Task objective: Every line of the records below that holds the word "tumor" should be copied out.

Listed entries:
+ + + + +
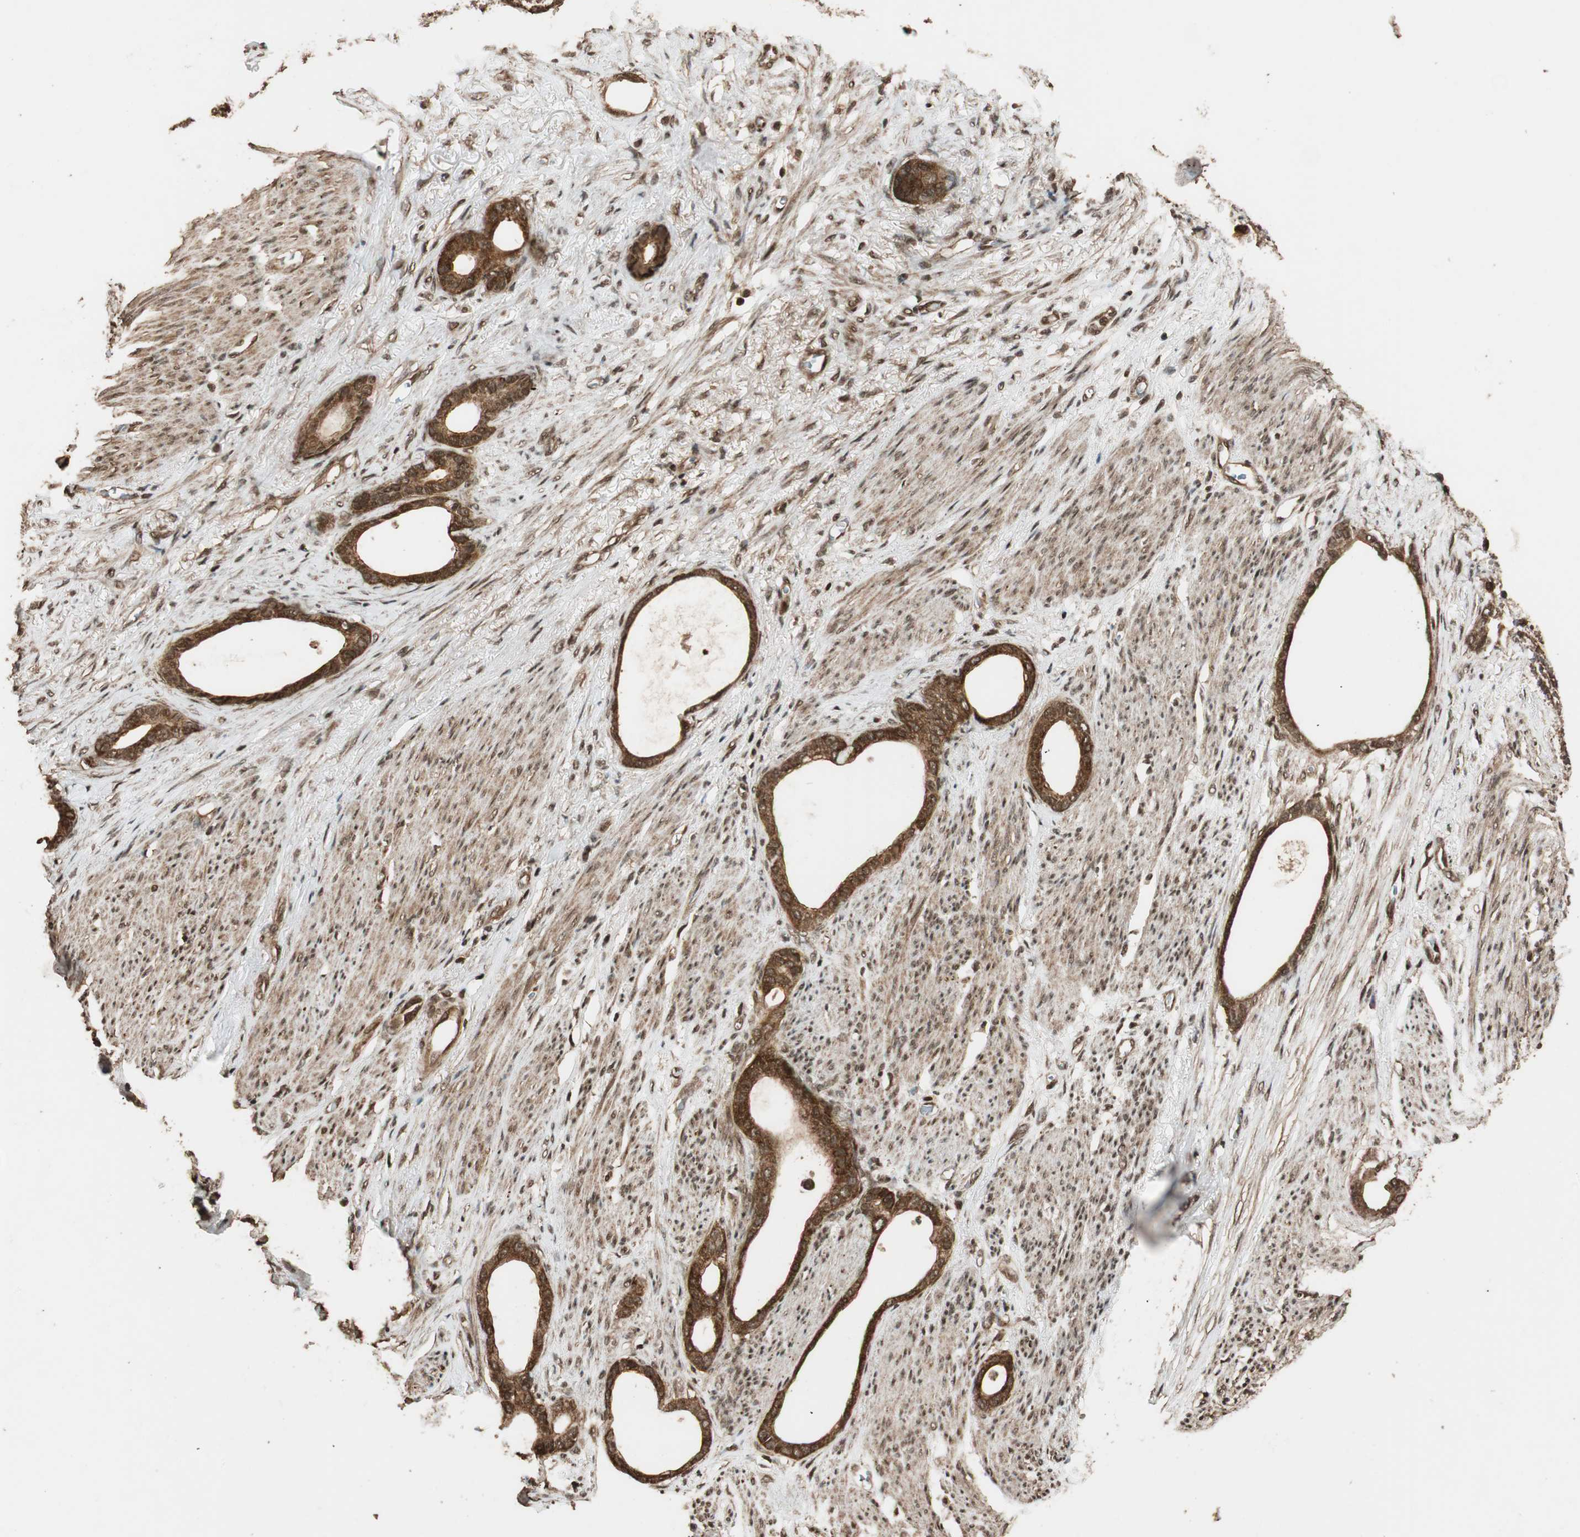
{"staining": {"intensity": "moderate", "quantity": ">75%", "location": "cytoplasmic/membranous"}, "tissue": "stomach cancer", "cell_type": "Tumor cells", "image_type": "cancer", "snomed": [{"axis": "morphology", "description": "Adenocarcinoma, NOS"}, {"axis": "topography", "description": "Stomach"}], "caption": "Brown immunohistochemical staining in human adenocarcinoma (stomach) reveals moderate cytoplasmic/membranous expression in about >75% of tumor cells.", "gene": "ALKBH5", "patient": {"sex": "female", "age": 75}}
+ + + + +
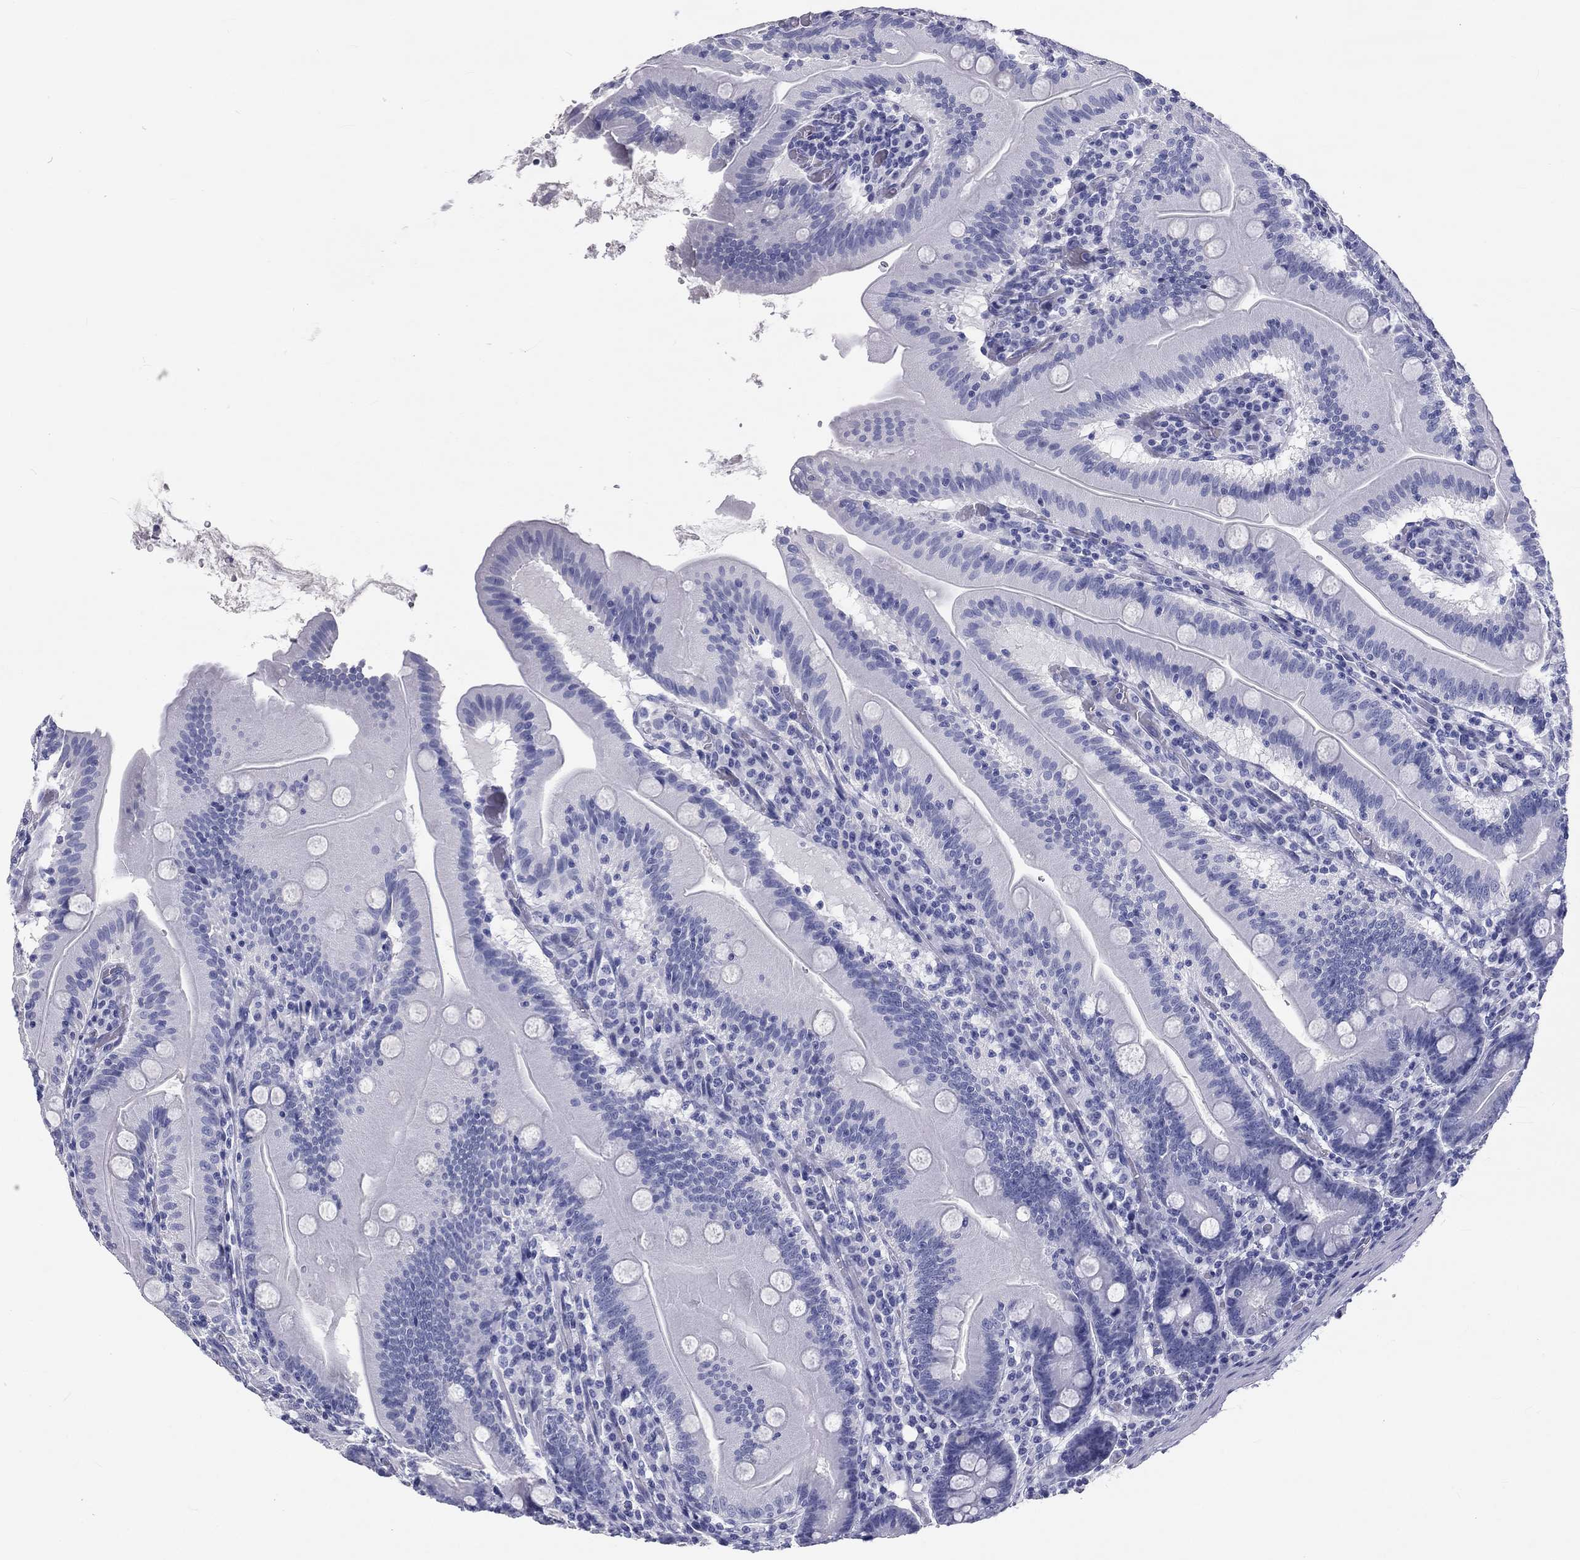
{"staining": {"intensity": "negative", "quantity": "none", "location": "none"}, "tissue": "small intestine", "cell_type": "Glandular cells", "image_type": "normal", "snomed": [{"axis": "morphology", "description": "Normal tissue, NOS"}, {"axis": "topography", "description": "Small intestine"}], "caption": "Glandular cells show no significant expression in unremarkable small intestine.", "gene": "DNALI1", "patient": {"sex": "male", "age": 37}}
+ + + + +
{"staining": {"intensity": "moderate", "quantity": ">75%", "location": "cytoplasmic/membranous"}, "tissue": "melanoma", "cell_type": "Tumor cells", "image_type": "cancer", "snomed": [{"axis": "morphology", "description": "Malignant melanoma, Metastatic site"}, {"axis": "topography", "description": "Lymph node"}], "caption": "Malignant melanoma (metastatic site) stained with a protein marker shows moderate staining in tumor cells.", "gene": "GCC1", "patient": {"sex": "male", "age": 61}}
+ + + + +
Response below:
{"staining": {"intensity": "moderate", "quantity": ">75%", "location": "cytoplasmic/membranous"}, "tissue": "stomach cancer", "cell_type": "Tumor cells", "image_type": "cancer", "snomed": [{"axis": "morphology", "description": "Adenocarcinoma, NOS"}, {"axis": "topography", "description": "Stomach"}], "caption": "Brown immunohistochemical staining in human adenocarcinoma (stomach) reveals moderate cytoplasmic/membranous expression in about >75% of tumor cells.", "gene": "ALKBH5", "patient": {"sex": "female", "age": 75}}
{"staining": {"intensity": "moderate", "quantity": ">75%", "location": "cytoplasmic/membranous"}, "tissue": "melanoma", "cell_type": "Tumor cells", "image_type": "cancer", "snomed": [{"axis": "morphology", "description": "Malignant melanoma, Metastatic site"}, {"axis": "topography", "description": "Lymph node"}], "caption": "Malignant melanoma (metastatic site) stained with a protein marker shows moderate staining in tumor cells.", "gene": "GCC1", "patient": {"sex": "male", "age": 61}}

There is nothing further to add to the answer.